Most dudes figure out the most elaborate plan that they can to propose to the one that they want to spend the rest of their days with. The hope that is that the public pronouncement and accompanying symbol that will adorn the index finger will sufficiently demonstrate one's love. For some reason, I wasn't that dude in 2001. I don't know why I didn't figure out how to gather all of Nkechi's family and friends in one place so that I could get on bended knee in front of them. Perhaps I was too much of a wimp for such a public display. I do know that I felt I had a good enough sense of our relationship that I didn't need to have the Rock of Gibraltar for her to say yes. In fact, I had no ring at all (click for the whole story). Over the years it became a goal of mine to deliver that public proposal as I felt it was something that the Franchise Player of Team Carroll deserved. My original goal, the ten year marker, came and went and I couldn't quite deliver. As we come up on Year 12, I wanted to make up for being overdue. The celebration of my book launch seemed like an appropriately public event as many of our friends who've embraced us since switching coasts would be in attendance. One thing that I've realized all these years later is that the public proposal when done in the presence of loved ones, is a way to say "Thank you". It's a tip of the hat to recognize their part in keeping the relationship together.

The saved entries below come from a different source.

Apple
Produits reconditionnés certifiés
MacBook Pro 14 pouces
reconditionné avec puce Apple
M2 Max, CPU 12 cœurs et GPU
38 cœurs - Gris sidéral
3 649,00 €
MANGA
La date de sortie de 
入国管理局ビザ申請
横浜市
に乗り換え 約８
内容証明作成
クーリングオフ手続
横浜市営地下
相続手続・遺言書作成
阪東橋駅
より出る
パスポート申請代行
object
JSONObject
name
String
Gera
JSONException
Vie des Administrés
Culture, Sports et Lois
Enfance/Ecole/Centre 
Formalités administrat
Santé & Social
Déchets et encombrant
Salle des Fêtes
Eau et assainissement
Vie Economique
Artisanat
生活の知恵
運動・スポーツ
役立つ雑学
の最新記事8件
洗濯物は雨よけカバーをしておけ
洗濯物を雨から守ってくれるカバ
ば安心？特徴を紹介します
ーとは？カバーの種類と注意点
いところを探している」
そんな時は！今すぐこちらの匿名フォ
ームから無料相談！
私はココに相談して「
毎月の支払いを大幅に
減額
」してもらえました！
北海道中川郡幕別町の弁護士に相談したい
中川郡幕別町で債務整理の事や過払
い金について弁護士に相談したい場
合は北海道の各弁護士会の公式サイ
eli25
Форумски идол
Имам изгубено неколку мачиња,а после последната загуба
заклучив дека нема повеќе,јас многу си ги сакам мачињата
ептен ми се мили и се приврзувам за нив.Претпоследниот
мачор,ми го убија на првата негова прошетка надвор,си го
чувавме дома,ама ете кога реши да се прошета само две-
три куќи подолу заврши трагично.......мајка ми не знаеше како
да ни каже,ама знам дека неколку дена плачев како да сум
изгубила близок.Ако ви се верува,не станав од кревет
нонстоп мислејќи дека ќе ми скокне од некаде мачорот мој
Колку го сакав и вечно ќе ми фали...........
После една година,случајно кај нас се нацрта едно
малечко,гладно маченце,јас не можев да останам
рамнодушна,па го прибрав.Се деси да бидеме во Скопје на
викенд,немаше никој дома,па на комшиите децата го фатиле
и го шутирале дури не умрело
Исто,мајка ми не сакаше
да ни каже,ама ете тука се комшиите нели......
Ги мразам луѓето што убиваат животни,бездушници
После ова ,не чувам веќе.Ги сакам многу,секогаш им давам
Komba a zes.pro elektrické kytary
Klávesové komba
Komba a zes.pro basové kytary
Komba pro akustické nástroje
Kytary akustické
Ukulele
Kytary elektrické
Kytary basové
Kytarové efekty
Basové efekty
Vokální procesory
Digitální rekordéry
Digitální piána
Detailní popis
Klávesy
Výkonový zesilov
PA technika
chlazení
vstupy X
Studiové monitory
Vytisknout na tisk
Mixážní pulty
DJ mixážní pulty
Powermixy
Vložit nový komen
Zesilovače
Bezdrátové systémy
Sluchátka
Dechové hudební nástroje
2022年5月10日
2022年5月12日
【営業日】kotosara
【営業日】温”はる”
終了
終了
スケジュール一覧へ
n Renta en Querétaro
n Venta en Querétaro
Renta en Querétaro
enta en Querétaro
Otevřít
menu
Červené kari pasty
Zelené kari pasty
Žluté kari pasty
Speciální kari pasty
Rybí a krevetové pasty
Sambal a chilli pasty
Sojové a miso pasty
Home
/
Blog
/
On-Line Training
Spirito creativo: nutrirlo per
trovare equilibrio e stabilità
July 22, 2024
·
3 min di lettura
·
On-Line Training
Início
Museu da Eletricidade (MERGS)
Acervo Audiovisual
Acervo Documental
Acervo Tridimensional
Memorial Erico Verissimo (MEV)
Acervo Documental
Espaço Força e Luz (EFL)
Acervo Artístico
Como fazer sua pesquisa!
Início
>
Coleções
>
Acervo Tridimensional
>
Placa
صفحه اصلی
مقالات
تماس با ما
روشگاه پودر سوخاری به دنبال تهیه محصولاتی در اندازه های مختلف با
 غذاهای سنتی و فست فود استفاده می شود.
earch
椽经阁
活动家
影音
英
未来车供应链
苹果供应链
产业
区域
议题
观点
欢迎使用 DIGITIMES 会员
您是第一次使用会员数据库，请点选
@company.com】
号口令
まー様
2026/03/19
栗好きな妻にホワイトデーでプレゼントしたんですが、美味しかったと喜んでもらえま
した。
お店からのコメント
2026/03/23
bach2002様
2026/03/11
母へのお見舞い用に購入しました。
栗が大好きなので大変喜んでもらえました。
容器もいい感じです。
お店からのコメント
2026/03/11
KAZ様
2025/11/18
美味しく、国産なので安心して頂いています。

All that said, twelve years of marriage doesn't erase the nervousness that comes with getting down on bended knee and asking the one you love to be your (continued) partner moving forward. My heart was racing and I tried to move slowly so I didn't fall over or drop the ring. Thankfully, unlike the first time I ever asked for her hand, she said yes. Now to start thinking of what to do at the 20yr marker of this journey.
Speaking of journeys, Lil Man's selection to an "all-star" baseball team this summer has fully immersed us into the abyss of Sports Parenthood, a land where the allure of scholarships and the pros become more palpable with each strong throw, hit, or cleanly fielded grounder. I'm shocked at the practice schedule for a seven year old, but he seems to love it, so like most parents I know, I'll have my stadium chair in hand all summer as I cheer him on. I've sworn to keep from pushing Lil Man over the edge into burn out land by swearing these three things. I expect my friends to hold me accountable as you're part of the village.
1. NO year-round baseball (or any other sport) until high school. This baseball road is looooong. Might as well keep it fresh and fun as long as possible. In my own experience as an athlete, I know the cost of being immersed in a sport for so long without a break. I've also seen it as a coach.
2. NO extra "work" with Dad unless requested. There's plenty of practice time. No need for me to add to it to satisfy my ego. If Lil Man doesn't like his performance at practice or a game and wants to take some extra time, then I'm there with my glove. Otherwise, I'm just Dad.
3. NO "coaching" once we leave the field. I know nothing substantive about baseball. I like it that way. I trust the coaches to do their job, so I can just do mine of being the loudest cheering Dad.